In order to find out why those 1,076 drugs have not been linked to DrugBank yet, we extract 100 of them that hold the highest usage frequency. The observation shows that most of them are not just contained in DrugBank. For instance, DrugBank does not consider NS (normal saline) as a drug, but PDD contains several expressions of NS (NS, 1/2 NS, NS (Mini Bag Plus), NS (Glass Bottle), etc.). For drugs wrongly linked to DrugBank, the names of those drugs are too short, e.g. ‘N’ i.e. nitrogen. These short names provide little information and affect the performance of ENM directly. Also, the training data from DrugBank does not include the usage frequency of each drug name. That might lead to some inconsistence with applications in MIMIC-III and cause linking errors.

4 Related Work

In order to bring the advantages of Semantic Web to the life science community, a number of biomedical KGs have been constructed over the last years, such as Bio2RDF [6] and Chem2Bio2RDF [3]. These datasets make the interconnection and exploration of different biomedical data sources possible. However, there is little patients clinical information within these biomedical KGs. STRIDE2RDF [10] and MCLSS2RDF [11] apply Linked Data Principles to represent patient’s electronic health records, but the interlinks from clinical data to existing biomedical KGs are still very limited. Hence, none of the existing linked datasets are bridging the gap between clinical and biomedical data.
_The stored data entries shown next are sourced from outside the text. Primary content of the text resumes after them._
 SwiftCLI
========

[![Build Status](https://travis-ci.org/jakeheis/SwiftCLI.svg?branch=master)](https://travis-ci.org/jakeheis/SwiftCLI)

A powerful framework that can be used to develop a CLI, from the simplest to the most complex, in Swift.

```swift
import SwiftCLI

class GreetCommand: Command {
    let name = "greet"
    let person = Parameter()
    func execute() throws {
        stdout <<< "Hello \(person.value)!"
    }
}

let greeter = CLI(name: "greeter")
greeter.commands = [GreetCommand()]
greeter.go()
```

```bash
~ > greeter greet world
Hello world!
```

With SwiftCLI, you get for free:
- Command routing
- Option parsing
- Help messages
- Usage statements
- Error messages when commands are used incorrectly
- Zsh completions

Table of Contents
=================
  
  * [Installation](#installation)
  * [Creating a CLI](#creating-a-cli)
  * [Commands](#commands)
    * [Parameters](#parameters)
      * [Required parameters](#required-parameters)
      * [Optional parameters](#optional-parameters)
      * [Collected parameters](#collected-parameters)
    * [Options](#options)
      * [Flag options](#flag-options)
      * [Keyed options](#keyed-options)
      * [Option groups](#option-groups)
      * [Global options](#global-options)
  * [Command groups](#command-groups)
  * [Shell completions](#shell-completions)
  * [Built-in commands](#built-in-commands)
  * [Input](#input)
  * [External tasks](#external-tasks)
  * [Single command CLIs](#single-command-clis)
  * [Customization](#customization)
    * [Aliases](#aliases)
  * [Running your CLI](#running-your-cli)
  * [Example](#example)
5 Conclusion and Future Work

This paper presents the process to construct a high-quality patient-drug-disease (PDD) graph linking entities in MIMIC-III to Linked Data Cloud, which satisfies the demand to provide information of clinical outcomes in biomedical KGs, when previous no relationship exists between the medical entities in MIMIC-III. With abundant clinical data of over forty thousand patients linked to open datasets, our work provides more convenient data access for further researches based on clinical outcomes, such as personalized medication and disease correlation analysis. The PDD dataset is currently accessible on the Web via the SPARQL endpoint. In future work, our plan is to improve the linking accuracy of ENM model by feeding more data into its training system.